## Begin Record set
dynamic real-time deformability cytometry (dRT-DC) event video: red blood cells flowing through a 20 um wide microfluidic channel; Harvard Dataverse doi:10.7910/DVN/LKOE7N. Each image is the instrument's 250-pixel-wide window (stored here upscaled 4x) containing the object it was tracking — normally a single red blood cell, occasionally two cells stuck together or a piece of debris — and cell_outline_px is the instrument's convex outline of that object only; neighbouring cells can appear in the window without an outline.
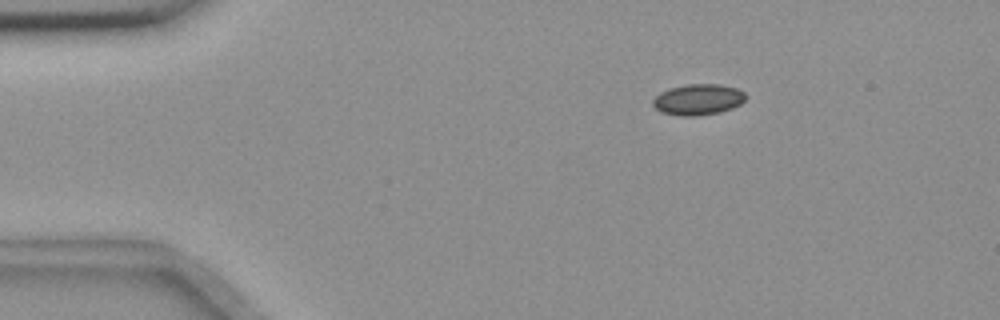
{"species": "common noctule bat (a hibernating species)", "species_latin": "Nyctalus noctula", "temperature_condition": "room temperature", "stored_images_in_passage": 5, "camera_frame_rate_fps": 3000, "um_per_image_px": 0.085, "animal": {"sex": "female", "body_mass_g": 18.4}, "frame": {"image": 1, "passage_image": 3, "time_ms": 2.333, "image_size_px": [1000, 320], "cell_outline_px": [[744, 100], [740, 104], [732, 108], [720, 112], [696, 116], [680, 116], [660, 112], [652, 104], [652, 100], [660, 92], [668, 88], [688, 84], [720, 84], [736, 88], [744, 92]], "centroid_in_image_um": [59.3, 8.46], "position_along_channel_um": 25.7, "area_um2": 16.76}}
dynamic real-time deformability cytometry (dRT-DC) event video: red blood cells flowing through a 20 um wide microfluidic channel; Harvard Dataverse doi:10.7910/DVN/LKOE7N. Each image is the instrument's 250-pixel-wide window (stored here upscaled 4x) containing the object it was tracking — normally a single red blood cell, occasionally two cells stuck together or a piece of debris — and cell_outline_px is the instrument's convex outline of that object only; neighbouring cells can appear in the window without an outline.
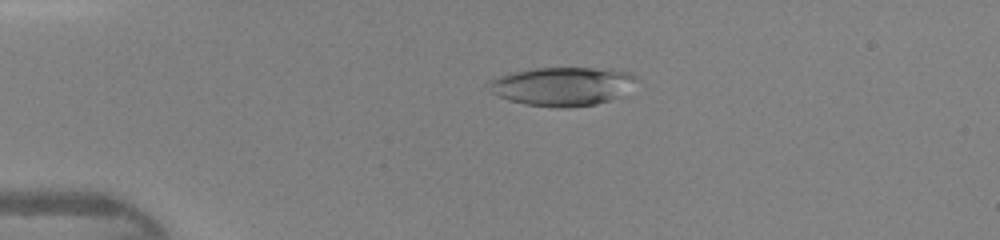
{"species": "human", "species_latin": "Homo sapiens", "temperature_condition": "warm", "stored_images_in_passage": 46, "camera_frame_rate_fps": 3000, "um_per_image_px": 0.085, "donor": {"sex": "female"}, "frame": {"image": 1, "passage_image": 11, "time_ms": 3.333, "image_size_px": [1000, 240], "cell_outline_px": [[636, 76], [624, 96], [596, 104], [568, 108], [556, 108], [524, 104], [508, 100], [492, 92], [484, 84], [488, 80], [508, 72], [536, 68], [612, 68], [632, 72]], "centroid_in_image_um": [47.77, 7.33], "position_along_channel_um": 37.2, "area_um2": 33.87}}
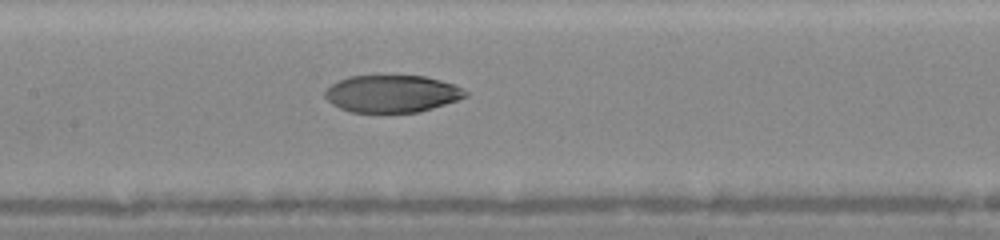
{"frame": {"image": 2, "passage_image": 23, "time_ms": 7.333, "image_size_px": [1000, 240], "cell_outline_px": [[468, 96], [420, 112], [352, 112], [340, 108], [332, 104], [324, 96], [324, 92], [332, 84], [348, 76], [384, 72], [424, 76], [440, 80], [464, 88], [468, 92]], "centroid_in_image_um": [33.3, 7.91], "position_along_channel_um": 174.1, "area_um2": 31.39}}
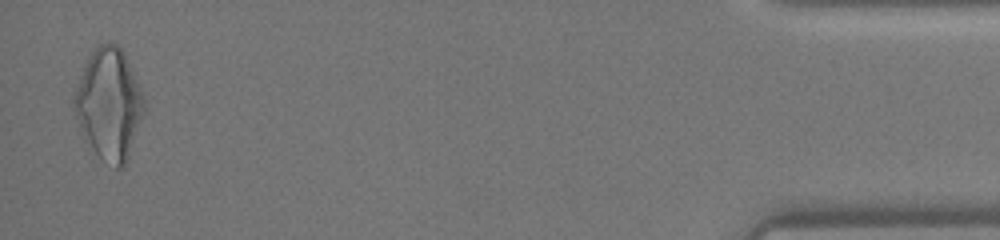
## End Record set
§ What you have to do
Print all of the records shown above exactly, leaving out each picture.

§ Complete output
dynamic real-time deformability cytometry (dRT-DC) event video: red blood cells flowing through a 20 um wide microfluidic channel; Harvard Dataverse doi:10.7910/DVN/LKOE7N. Each image is the instrument's 250-pixel-wide window (stored here upscaled 4x) containing the object it was tracking — normally a single red blood cell, occasionally two cells stuck together or a piece of debris — and cell_outline_px is the instrument's convex outline of that object only; neighbouring cells can appear in the window without an outline.
{"species": "common noctule bat (a hibernating species)", "species_latin": "Nyctalus noctula", "temperature_condition": "room temperature", "stored_images_in_passage": 5, "camera_frame_rate_fps": 3000, "um_per_image_px": 0.085, "animal": {"sex": "female", "body_mass_g": 18.4}, "frame": {"image": 1, "passage_image": 3, "time_ms": 2.333, "image_size_px": [1000, 320], "cell_outline_px": [[744, 100], [740, 104], [732, 108], [720, 112], [696, 116], [680, 116], [660, 112], [652, 104], [652, 100], [660, 92], [668, 88], [688, 84], [720, 84], [736, 88], [744, 92]], "centroid_in_image_um": [59.3, 8.46], "position_along_channel_um": 25.7, "area_um2": 16.76}}
dynamic real-time deformability cytometry (dRT-DC) event video: red blood cells flowing through a 20 um wide microfluidic channel; Harvard Dataverse doi:10.7910/DVN/LKOE7N. Each image is the instrument's 250-pixel-wide window (stored here upscaled 4x) containing the object it was tracking — normally a single red blood cell, occasionally two cells stuck together or a piece of debris — and cell_outline_px is the instrument's convex outline of that object only; neighbouring cells can appear in the window without an outline.
{"species": "human", "species_latin": "Homo sapiens", "temperature_condition": "warm", "stored_images_in_passage": 46, "camera_frame_rate_fps": 3000, "um_per_image_px": 0.085, "donor": {"sex": "female"}, "frame": {"image": 1, "passage_image": 11, "time_ms": 3.333, "image_size_px": [1000, 240], "cell_outline_px": [[636, 76], [624, 96], [596, 104], [568, 108], [556, 108], [524, 104], [508, 100], [492, 92], [484, 84], [488, 80], [508, 72], [536, 68], [612, 68], [632, 72]], "centroid_in_image_um": [47.77, 7.33], "position_along_channel_um": 37.2, "area_um2": 33.87}}
{"frame": {"image": 2, "passage_image": 23, "time_ms": 7.333, "image_size_px": [1000, 240], "cell_outline_px": [[468, 96], [420, 112], [352, 112], [340, 108], [332, 104], [324, 96], [324, 92], [332, 84], [348, 76], [384, 72], [424, 76], [440, 80], [464, 88], [468, 92]], "centroid_in_image_um": [33.3, 7.91], "position_along_channel_um": 174.1, "area_um2": 31.39}}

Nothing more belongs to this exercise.